The prospect that stocks could finish 2003 higher after three down years has gotten the deal-making machinery moving again. In May credit card processor iPayment saw strong demand for its $80 million IPO. Later that month business software maker Crystal Decisions filed for its much-anticipated IPO. And last month investors bid up shares of FormFactor, which makes equipment used in testing microchips, by 26 percent in first-day trading. That deal was the first in more than six months to price above the range published in advance by its underwriters, a sign of strong demand.

“Higher stock prices and lower volatility make for a more stable situation where companies can think about issuing equity again,” says Jon Anda, co-head of global capital markets at Morgan Stanley. During the seven days ended June 18, he notes, net inflows into U.S. equity mutual funds exceeded $4 billion, more than in any other similar period this year. “If this trend continues,” adds Anda, “there’s no doubt that we’ll see more new-issue activity this fall.”

▶ Requirement:
Could you update the IPO passage from "The prospect that" up to and including "of strong demand.", changing "credit card processor" to "payment processor"? The lines that follow are separate material with no connection to the IPO passage.

▶ Given material:
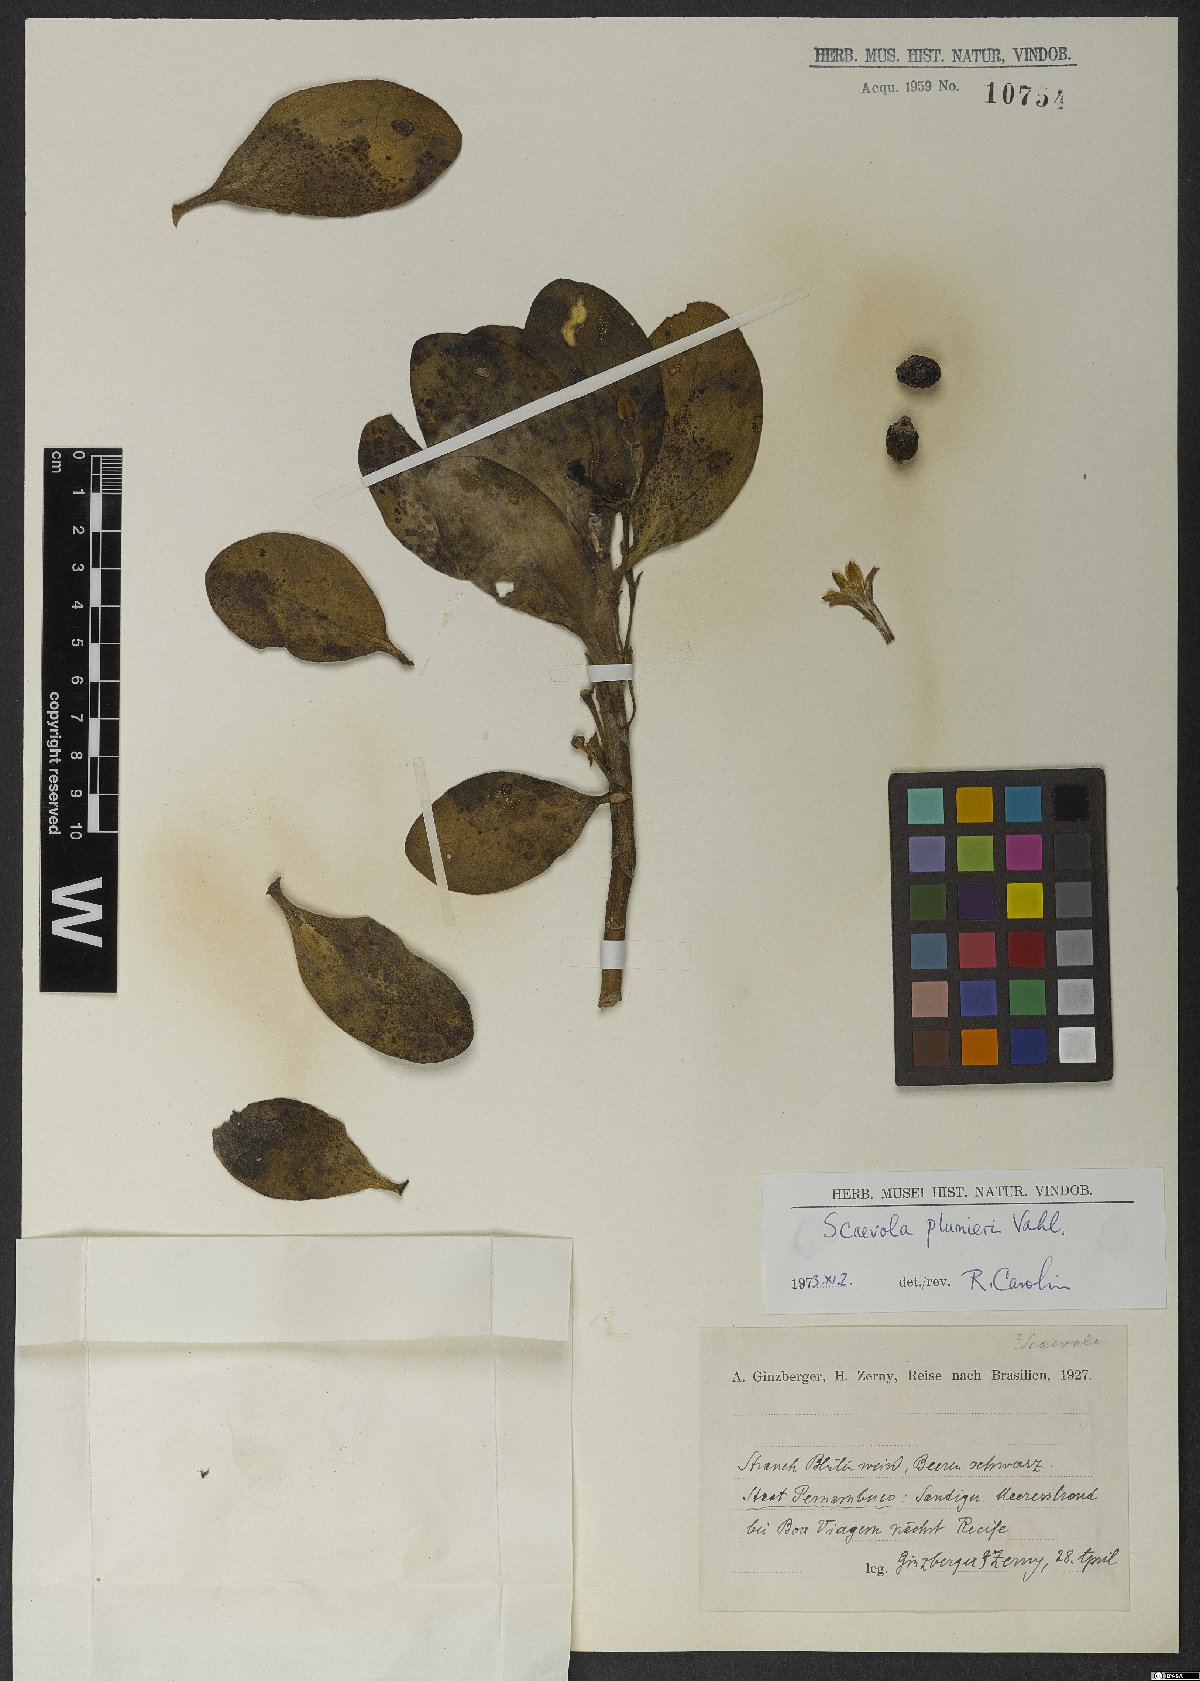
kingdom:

▶ Output below:
The prospect that stocks could finish 2003 higher after three down years has gotten the deal-making machinery moving again. In May payment processor iPayment saw strong demand for its $80 million IPO. Later that month business software maker Crystal Decisions filed for its much-anticipated IPO. And last month investors bid up shares of FormFactor, which makes equipment used in testing microchips, by 26 percent in first-day trading. That deal was the first in more than six months to price above the range published in advance by its underwriters, a sign of strong demand.